Moving on: plant-based milk. Interestingly enough, humans are primarily the only species that indulge in the luxuries of different kinds of milk. Alternatives that are derived from the earth have recently gained a lot of popularity over the past few years; walking into a grocery store, plant milk dominates the refrigerated shelves with its extensive variety like soy milk, almond milk, oat milk, rice milk and so much more.

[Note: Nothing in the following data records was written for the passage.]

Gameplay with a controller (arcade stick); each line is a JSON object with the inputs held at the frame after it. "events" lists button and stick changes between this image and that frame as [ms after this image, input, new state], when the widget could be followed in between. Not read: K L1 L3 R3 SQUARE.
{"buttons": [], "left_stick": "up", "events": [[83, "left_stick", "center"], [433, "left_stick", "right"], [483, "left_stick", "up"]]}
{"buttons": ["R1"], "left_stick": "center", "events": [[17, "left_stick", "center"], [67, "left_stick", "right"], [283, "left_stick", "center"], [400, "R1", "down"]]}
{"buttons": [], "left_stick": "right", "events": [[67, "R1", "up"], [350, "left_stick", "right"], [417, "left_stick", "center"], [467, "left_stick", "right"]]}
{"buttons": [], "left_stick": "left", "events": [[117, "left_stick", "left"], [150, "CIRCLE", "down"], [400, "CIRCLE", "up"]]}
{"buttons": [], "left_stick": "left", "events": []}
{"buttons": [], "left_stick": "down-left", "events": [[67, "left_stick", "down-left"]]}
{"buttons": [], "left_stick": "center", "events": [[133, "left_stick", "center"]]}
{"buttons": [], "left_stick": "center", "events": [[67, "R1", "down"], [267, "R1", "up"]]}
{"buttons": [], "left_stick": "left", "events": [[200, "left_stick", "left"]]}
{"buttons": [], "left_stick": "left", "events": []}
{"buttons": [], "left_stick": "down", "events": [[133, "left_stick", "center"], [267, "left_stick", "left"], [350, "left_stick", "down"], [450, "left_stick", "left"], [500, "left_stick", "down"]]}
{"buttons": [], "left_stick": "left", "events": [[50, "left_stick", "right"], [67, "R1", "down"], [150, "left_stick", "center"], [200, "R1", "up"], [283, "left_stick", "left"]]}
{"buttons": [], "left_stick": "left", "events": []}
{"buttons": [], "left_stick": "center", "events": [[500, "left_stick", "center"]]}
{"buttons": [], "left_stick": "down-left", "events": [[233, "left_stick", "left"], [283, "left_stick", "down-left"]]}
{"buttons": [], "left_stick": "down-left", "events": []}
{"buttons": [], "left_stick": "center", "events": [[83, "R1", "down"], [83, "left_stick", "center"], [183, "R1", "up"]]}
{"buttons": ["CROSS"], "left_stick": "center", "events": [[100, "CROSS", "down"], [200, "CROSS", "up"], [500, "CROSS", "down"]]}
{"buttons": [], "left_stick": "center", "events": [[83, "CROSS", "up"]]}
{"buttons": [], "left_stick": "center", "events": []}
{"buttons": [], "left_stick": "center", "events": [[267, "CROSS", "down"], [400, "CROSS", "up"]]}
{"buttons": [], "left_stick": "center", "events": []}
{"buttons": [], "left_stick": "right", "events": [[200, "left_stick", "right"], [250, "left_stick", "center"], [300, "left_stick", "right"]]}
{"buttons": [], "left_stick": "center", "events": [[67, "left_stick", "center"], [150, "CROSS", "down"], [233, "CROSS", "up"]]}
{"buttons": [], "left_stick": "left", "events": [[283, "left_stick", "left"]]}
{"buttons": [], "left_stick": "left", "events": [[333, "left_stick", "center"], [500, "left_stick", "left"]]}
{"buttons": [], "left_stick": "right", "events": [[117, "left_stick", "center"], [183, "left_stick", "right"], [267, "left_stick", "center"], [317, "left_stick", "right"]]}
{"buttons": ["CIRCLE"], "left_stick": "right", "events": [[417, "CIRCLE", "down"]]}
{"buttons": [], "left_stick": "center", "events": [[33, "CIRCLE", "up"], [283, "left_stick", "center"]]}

Tabitha Whiting, a writer at Medium informs readers that, “A cup of coffee made with cow’s milk has produced around 53g of carbon dioxide equivalent (CO2e). . .Studies estimate that switching to non-dairy milk will roughly half the emissions of that food item, so by swapping dairy milk for non-dairy that cup of coffee’s footprint reduces to around 26.5g CO2e.”

Sanae Ferreira, a writer for the American Society for Nutrition reviews the benefits of different kinds of non-dairy milks:

“Plant-based milks offer an added benefit for the home chefs in the room. You can make nut milks yourself at home using milk, nuts, water, salt, a blender, jar, cheesecloth, and time – no farm animals required.”

Although there are some drawbacks to using products grown from the earth, Ferreira goes on to explain “Almonds require irrigation, exerting tremendous pressure on water resources. Rice emits the most greenhouse gases from the methane that bacteria create in flooded rice paddys.”

While non-dairy alternatives are not perfect, statistically speaking, they do perform better when concerning a person’s individual health as well as wellbeing of the earth.

With our worsening climate, it’s important that as inhabitants of the only planet we have to call home, that we minimize our intake of animal products and do better for our environment as a whole. That change must begin somewhere and ditching dairy may be a good place to start.